USP 797 compliance for injectable medications — sterile compounding has strict clean room and testing requirements.
PCAB accreditation (Pharmacy Compounding Accreditation Board) — not required, but a meaningful quality signal.
The pharmacy name itself — not just "a licensed compounding pharmacy." Get the actual name and verify it yourself.
Compounding pharmacies and GLP-1s: where things stand
From 2022 through early 2025, compounded semaglutide was legal under the FDA shortage exemption. Thousands of 503A and 503B pharmacies produced it, telehealth providers built businesses around it, and patients accessed it at $150–300/month versus $1,300+ for the branded version.
The FDA officially resolved the semaglutide shortage in February 2025. That changed the rules: pharmacies can no longer compound drugs that are "essentially a copy" of a commercially available, in-stock product.
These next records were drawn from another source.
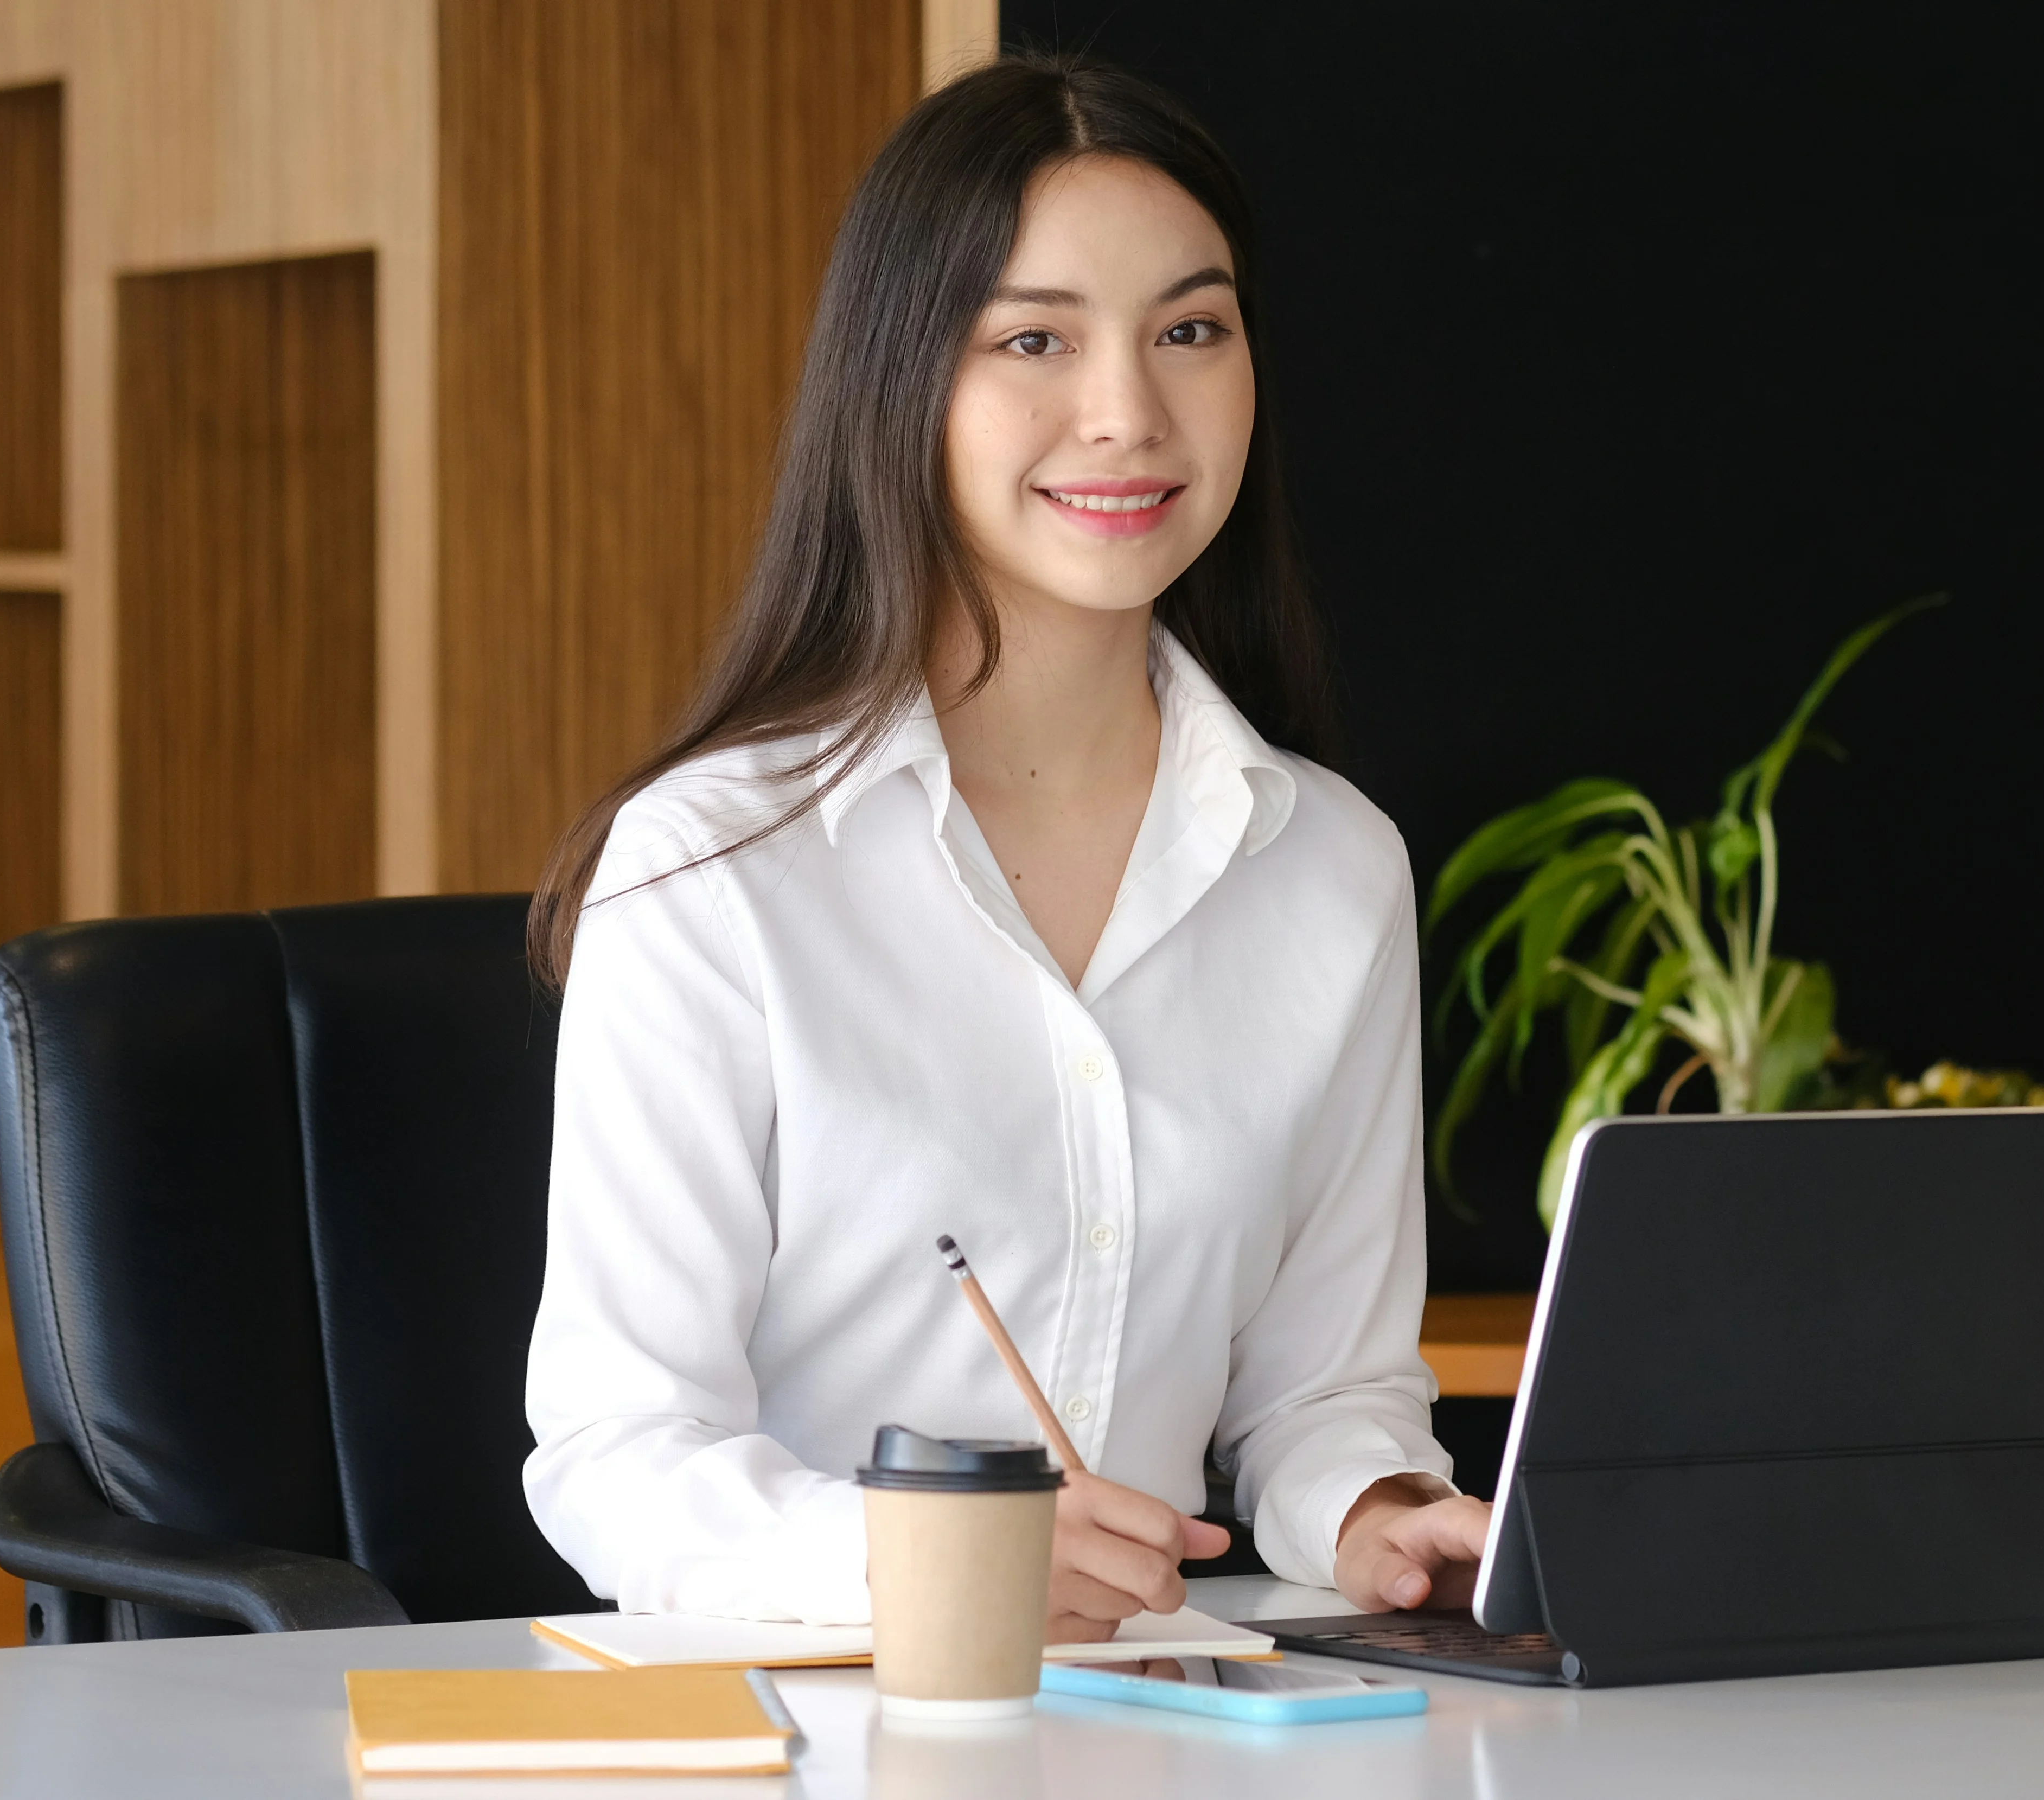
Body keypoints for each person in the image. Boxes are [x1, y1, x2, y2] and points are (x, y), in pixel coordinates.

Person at [520, 53, 1491, 1639]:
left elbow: (1327, 1393)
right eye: (1034, 339)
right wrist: (924, 1551)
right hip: (805, 1714)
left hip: (1159, 1722)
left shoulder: (1332, 871)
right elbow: (616, 1454)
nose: (1129, 412)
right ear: (906, 381)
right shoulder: (709, 867)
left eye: (1192, 331)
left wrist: (1380, 1511)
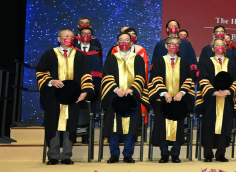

Compounded formulations with meaningful modifications — primarily the addition of B vitamins, which have documented clinical use in managing GLP-1-related nausea — remain available through licensed providers.
The tirzepatide shortage status is still contested in court. Multiple compounders filed suit against the FDA over the shortage resolution timeline. As of April 2026, compounded tirzepatide with modifications remains available through some providers while litigation continues.
If you're evaluating a GLP-1 program, the question to ask is not "compounded or branded" — it's whether the provider uses a licensed pharmacy, requires a physician prescription, and can tell you exactly where your medication is made. Those answers matter regardless of which route you take.